Excel history goes back to 1982 with the software Multiplan, which used R1C1 style references. There was a conscious decision when Microsoft Excel was created to be compatible with Lotus 1-2-3, the "killer app" for PCs in the 1980s. Lotus had chosen A1 style notation, and used the dollar signs to distinguish between absolute and relative references. Lotus had copied Visicalc, an even earlier spreadsheet program.
For Excel to be successful, that is, to be profitable, Microsoft had to attract Lotus 1-2-3 users. So A1 cell notation, with the dollar sign as a reference modifier, was used because Lotus had used it.

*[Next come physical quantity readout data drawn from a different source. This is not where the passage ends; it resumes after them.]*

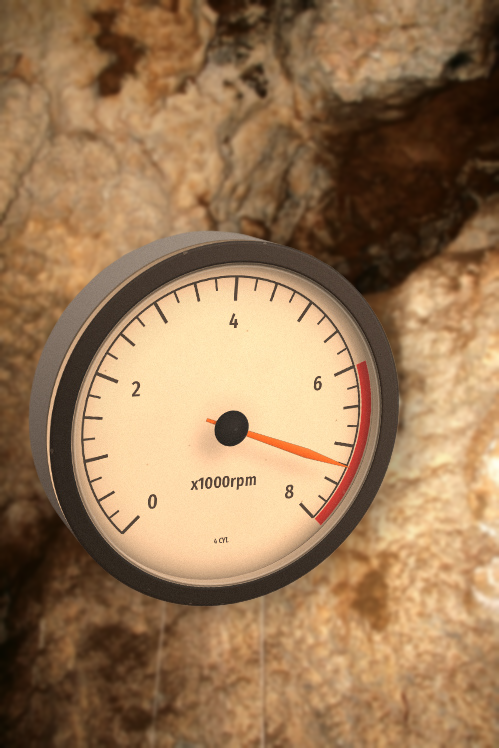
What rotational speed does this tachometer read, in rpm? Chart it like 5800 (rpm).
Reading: 7250 (rpm)
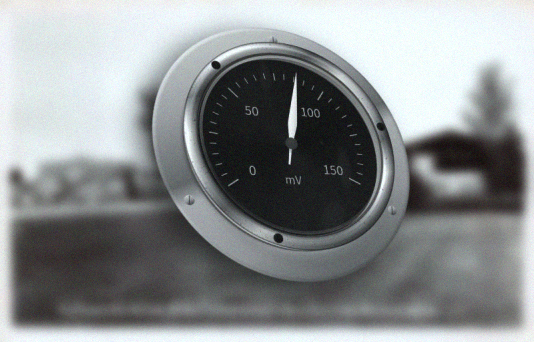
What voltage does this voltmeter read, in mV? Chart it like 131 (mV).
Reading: 85 (mV)
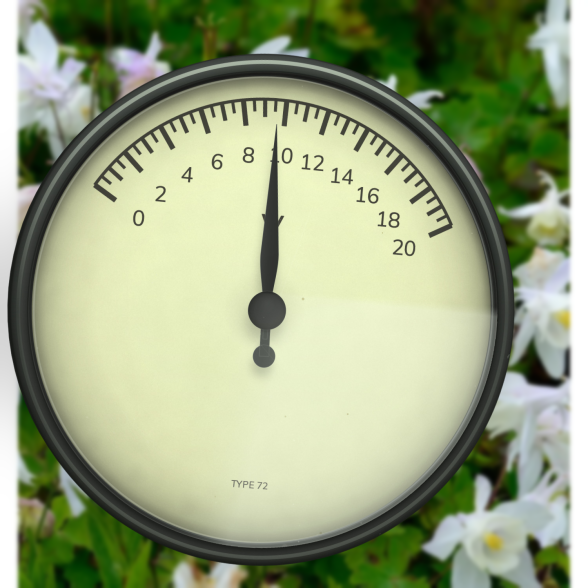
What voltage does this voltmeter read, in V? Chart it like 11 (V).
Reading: 9.5 (V)
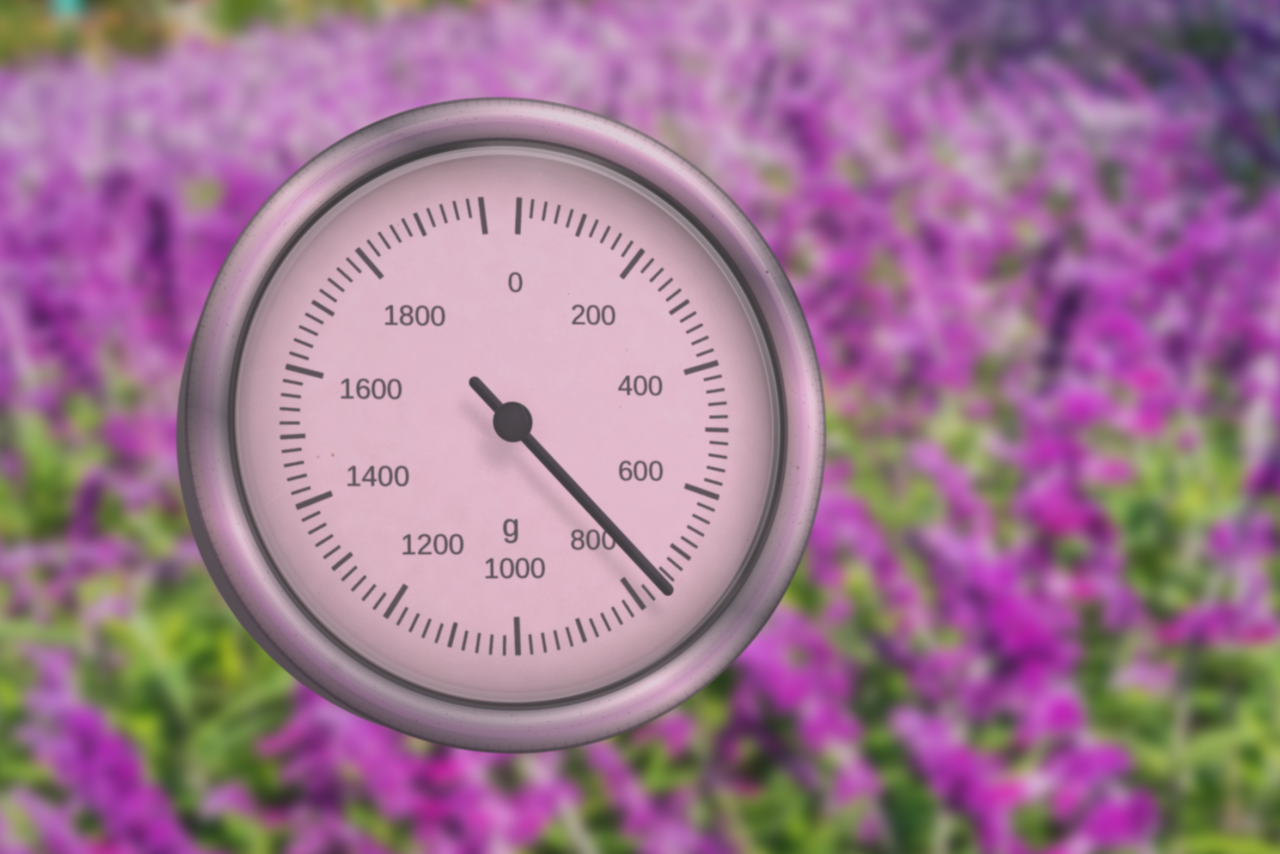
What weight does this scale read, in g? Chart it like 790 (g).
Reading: 760 (g)
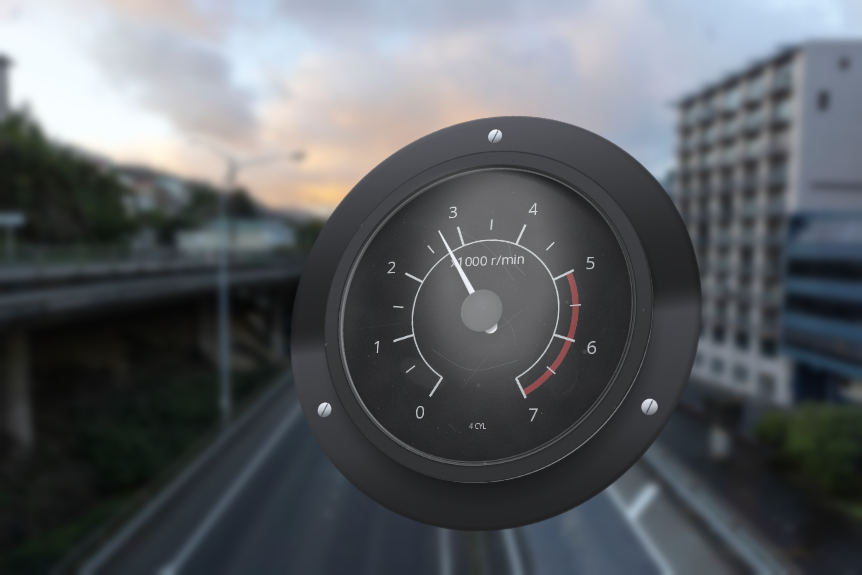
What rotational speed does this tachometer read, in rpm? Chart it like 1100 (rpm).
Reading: 2750 (rpm)
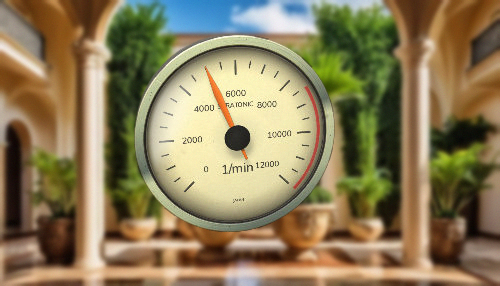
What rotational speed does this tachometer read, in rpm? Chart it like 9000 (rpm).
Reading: 5000 (rpm)
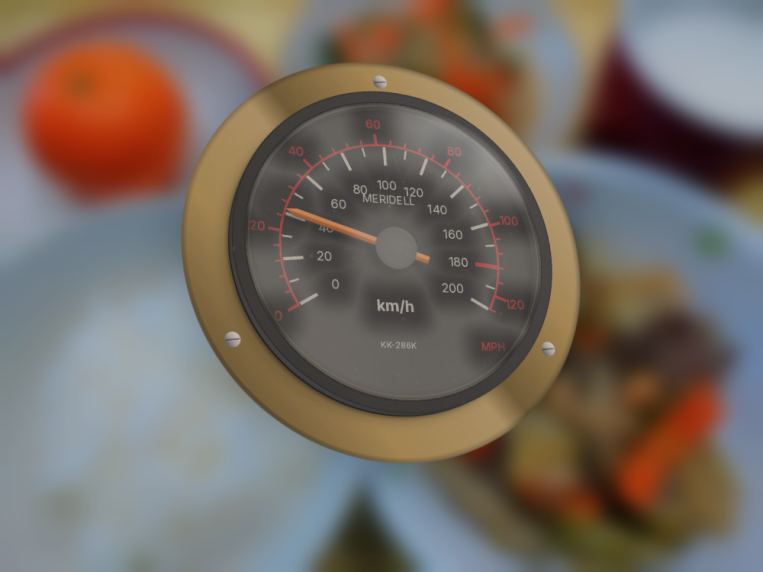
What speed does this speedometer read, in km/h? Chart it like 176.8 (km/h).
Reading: 40 (km/h)
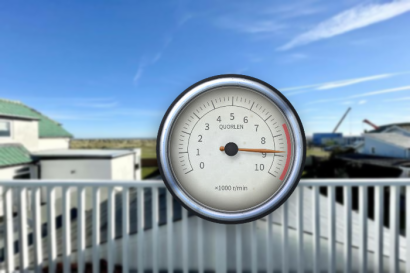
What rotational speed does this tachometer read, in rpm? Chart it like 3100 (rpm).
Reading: 8800 (rpm)
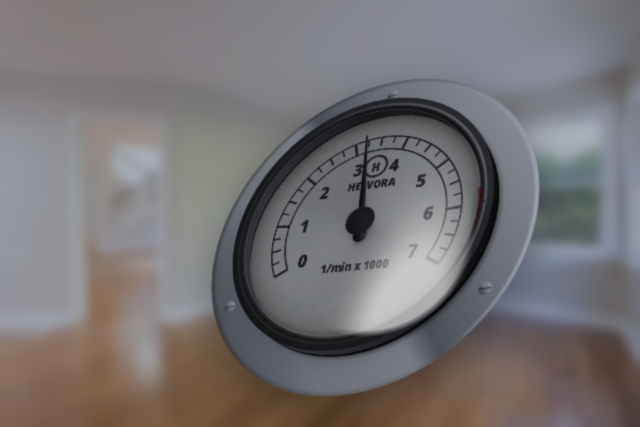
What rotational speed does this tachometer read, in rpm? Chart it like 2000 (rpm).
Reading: 3250 (rpm)
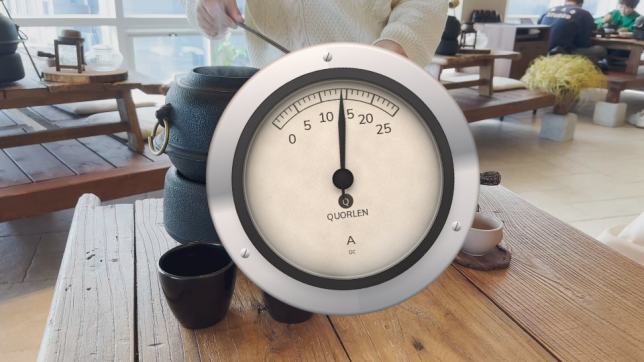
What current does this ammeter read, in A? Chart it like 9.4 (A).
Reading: 14 (A)
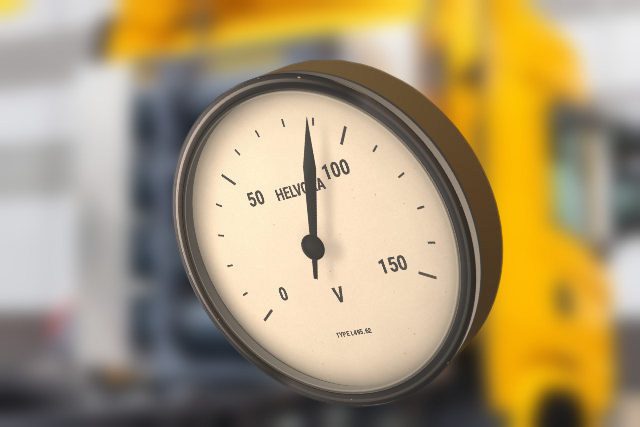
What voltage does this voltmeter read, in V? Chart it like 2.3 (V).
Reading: 90 (V)
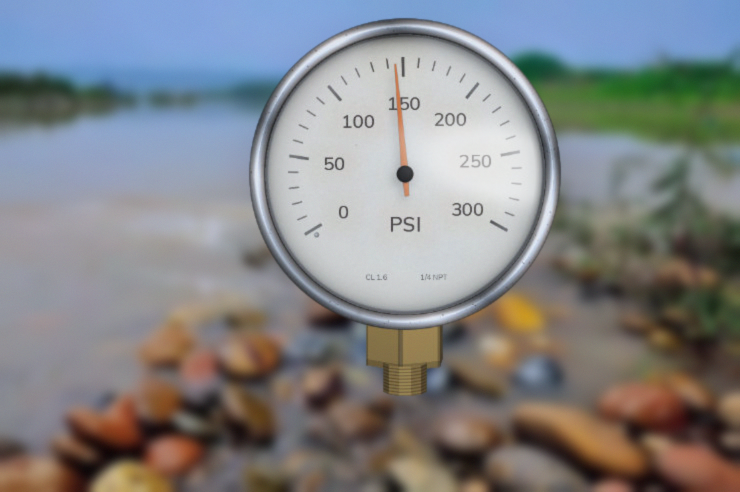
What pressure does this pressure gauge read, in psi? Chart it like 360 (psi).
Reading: 145 (psi)
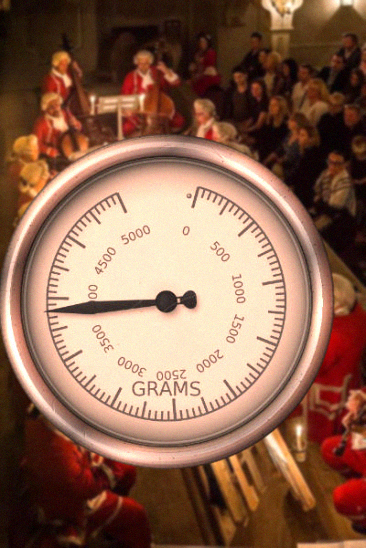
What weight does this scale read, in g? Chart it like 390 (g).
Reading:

The actual choice of the dollar sign glyph? The original spreadsheet programmers needed a singe glyph (symbol) that is easy to type, found on the (U.S.) keyboard, and the symbol has to be one of the 128 ASCII characters, the only computer character set available in the seventies and eighties. Other computer languages had already made engineers and scientists familiar with the dollar sign as a modifier for variables and references in programs. The spreadsheet designers simply imitated a notation style with which they were familiar.
From a coding perspective, R1C1 references are much easier to calculate "in your head." Who can remember that the cell 1,017 columns to the right of A1 is $AMC$1? Or is it $AMB$1 or $AMD$1?